[Data entries]

───

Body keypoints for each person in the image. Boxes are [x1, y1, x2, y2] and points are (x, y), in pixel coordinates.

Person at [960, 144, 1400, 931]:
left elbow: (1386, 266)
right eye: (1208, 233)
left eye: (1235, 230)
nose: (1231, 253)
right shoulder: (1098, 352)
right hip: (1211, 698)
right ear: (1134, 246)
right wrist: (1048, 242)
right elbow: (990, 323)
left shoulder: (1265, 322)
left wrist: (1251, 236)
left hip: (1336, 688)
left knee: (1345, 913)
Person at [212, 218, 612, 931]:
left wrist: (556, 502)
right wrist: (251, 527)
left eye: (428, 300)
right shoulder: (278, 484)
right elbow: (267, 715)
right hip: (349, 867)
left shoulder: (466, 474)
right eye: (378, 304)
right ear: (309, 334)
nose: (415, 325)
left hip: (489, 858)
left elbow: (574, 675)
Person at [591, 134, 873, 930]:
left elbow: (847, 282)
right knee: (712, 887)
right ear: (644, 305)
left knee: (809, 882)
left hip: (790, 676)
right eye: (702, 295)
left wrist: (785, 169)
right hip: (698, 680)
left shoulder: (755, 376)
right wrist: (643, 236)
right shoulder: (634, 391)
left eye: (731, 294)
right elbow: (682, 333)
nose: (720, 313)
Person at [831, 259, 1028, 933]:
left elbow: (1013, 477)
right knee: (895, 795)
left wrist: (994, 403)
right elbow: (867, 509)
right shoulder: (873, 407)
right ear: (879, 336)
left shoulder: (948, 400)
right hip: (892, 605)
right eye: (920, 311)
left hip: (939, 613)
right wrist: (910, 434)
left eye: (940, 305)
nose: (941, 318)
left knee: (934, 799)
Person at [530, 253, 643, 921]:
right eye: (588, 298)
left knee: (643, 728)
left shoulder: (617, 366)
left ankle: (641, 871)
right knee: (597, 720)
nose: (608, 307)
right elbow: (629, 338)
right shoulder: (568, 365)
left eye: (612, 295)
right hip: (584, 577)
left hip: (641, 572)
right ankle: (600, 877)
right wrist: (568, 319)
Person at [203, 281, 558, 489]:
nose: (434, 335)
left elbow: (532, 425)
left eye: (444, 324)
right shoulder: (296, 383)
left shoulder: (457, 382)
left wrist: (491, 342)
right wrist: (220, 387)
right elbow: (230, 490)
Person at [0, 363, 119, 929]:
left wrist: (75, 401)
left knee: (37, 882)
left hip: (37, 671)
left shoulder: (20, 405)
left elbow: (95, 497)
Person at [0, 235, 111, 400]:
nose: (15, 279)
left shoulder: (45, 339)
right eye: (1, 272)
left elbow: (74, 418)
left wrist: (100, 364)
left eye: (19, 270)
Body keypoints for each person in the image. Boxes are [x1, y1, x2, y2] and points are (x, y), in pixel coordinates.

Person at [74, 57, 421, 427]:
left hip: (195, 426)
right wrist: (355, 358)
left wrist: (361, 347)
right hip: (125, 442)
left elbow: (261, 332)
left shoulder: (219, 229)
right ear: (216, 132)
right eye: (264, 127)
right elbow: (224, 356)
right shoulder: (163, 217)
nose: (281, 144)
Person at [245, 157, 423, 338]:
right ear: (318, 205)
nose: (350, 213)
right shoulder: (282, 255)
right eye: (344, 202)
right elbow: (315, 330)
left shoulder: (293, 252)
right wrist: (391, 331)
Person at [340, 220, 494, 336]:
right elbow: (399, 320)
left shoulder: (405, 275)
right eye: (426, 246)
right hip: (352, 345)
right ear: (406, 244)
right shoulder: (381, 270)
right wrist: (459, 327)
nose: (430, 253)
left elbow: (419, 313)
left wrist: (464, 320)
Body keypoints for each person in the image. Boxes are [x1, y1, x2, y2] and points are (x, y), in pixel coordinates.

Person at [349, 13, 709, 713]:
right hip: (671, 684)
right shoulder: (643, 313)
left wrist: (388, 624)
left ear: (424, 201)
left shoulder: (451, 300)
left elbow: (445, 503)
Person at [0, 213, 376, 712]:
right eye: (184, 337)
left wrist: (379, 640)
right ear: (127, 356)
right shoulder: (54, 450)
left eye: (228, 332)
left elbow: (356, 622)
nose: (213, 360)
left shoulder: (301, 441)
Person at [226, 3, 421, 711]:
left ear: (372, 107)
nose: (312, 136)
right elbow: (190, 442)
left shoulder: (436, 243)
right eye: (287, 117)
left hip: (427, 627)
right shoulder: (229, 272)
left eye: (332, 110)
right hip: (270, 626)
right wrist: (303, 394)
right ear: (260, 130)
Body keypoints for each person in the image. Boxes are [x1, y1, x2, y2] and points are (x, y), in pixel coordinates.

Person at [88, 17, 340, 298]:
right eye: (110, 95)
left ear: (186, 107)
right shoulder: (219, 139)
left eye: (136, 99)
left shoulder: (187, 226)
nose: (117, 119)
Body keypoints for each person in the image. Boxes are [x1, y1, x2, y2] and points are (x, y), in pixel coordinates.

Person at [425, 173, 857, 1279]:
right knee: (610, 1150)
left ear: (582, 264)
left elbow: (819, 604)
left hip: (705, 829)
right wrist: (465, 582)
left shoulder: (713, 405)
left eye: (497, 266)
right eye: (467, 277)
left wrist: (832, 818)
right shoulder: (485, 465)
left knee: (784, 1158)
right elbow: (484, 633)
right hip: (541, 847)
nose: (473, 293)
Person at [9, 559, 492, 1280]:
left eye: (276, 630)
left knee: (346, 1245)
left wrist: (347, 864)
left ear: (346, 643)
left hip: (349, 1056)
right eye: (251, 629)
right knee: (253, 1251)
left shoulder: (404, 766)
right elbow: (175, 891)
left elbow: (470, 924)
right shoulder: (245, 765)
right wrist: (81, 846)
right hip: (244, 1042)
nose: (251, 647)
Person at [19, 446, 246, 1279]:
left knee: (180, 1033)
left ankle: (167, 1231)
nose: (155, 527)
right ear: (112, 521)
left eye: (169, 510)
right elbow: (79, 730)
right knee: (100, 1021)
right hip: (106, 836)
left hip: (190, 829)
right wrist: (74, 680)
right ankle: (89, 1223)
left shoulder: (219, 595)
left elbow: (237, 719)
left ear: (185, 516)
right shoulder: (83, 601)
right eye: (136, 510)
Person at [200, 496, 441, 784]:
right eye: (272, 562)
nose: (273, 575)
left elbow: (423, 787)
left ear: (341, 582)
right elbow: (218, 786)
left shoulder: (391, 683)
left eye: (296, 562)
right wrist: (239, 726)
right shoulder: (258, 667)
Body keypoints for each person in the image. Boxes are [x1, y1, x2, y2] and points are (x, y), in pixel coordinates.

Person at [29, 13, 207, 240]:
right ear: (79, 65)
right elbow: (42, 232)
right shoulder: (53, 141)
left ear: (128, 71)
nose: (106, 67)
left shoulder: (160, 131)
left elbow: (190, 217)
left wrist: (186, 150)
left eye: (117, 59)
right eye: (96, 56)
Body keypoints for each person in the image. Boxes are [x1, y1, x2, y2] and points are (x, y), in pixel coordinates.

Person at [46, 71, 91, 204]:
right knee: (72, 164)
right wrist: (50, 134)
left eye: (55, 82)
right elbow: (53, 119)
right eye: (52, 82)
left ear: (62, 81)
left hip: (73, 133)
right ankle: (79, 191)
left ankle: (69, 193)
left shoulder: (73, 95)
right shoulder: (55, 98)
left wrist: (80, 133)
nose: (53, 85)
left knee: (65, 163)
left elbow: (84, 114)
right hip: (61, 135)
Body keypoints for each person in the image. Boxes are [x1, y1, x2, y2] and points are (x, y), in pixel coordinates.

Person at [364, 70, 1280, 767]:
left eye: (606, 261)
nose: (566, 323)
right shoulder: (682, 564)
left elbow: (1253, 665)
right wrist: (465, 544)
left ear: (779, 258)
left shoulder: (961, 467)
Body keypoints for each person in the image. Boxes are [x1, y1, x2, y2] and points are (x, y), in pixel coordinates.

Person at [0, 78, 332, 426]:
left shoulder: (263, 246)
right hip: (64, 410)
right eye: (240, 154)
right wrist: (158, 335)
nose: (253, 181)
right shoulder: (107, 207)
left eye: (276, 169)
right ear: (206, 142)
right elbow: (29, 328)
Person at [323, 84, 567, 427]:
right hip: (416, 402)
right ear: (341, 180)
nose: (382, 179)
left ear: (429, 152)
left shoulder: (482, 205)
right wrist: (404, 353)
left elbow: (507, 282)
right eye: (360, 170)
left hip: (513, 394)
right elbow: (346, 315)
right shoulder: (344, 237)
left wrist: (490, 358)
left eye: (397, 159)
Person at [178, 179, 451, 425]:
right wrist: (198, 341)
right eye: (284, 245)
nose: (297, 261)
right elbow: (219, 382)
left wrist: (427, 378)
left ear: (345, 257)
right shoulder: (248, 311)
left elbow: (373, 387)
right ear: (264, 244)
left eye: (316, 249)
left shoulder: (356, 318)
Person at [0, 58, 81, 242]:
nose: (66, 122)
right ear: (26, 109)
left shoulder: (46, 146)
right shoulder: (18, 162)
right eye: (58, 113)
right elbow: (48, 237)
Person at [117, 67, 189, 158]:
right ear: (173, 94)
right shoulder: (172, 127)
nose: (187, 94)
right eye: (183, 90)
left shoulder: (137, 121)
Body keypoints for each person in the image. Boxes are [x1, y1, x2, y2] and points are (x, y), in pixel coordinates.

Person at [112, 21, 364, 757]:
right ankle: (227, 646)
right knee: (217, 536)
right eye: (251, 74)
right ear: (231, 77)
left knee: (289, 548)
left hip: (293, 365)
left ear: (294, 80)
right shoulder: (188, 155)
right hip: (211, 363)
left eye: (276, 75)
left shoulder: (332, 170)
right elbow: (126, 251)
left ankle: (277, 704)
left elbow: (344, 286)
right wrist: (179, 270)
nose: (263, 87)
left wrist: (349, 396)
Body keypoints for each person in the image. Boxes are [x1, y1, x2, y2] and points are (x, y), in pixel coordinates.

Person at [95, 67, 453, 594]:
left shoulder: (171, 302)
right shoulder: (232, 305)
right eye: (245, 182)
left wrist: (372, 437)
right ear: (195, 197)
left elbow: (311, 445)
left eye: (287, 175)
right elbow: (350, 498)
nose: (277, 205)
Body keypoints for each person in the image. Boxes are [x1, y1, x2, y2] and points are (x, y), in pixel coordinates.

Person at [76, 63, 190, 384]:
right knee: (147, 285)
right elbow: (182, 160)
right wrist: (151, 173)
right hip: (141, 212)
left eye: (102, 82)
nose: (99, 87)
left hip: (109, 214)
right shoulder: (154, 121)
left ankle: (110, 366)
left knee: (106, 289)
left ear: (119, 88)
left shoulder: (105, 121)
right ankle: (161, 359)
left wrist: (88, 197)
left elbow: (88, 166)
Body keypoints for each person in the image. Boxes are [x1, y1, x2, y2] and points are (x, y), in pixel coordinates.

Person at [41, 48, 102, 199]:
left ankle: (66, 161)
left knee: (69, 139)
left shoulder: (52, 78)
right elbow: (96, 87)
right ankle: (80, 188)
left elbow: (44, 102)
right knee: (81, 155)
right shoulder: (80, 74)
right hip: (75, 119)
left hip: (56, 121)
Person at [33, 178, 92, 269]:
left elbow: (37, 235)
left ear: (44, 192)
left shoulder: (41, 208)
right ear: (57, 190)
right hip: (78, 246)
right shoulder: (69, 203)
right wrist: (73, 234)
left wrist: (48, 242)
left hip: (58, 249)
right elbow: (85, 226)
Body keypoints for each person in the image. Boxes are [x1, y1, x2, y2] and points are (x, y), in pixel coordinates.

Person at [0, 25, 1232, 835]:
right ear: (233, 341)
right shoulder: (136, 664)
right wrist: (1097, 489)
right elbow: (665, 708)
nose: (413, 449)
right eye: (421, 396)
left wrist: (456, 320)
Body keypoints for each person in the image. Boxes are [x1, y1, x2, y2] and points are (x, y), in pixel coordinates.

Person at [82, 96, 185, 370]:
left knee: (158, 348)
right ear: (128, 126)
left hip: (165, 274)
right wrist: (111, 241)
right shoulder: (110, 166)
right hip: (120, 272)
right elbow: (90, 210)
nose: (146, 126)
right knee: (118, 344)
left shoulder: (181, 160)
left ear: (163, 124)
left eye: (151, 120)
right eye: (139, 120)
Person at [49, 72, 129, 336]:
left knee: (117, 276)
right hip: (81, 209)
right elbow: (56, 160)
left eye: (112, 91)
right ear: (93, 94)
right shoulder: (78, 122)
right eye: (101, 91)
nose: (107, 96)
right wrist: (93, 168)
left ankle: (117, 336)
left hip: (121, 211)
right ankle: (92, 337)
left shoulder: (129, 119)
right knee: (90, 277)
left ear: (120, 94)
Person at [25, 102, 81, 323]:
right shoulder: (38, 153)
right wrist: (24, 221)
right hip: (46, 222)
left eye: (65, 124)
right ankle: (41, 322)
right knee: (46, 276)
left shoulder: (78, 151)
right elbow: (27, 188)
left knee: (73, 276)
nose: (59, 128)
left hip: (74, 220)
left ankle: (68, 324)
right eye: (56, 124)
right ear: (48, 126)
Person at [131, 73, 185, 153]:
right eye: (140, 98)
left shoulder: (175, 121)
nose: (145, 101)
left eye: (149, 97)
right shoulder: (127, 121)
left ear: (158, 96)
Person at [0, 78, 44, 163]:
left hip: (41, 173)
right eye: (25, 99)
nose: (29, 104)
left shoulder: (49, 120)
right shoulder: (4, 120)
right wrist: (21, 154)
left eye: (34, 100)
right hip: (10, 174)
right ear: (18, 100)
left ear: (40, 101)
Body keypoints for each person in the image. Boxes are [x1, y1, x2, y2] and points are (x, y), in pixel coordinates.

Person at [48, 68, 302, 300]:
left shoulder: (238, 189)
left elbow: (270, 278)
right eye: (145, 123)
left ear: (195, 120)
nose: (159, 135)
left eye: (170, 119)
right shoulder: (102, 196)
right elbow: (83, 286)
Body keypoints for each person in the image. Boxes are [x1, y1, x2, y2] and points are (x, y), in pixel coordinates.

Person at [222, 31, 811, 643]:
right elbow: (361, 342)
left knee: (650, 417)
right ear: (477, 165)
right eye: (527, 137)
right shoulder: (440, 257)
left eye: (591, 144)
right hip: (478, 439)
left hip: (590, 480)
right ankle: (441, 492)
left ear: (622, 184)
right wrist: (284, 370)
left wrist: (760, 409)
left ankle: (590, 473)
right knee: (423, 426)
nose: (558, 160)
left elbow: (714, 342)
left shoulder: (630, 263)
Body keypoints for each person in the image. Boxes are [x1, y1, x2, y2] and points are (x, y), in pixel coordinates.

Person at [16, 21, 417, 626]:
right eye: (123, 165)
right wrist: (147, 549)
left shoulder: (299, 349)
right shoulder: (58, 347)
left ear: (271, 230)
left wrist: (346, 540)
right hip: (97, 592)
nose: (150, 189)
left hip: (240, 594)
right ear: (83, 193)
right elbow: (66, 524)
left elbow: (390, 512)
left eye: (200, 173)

───

■ **TASK OBJECTIVE**
A word-for-word copy of the entries, from the first line through the line containing "left hip: (1336, 688)", is the whole answer.

■ **ANSWER AREA**
Body keypoints for each person in the image. Boxes are [x1, y1, x2, y2] and points are (x, y), in pixel coordinates.

Person at [960, 144, 1400, 931]:
left elbow: (1386, 266)
right eye: (1208, 233)
left eye: (1235, 230)
nose: (1231, 253)
right shoulder: (1098, 352)
right hip: (1211, 698)
right ear: (1134, 246)
right wrist: (1048, 242)
right elbow: (990, 323)
left shoulder: (1265, 322)
left wrist: (1251, 236)
left hip: (1336, 688)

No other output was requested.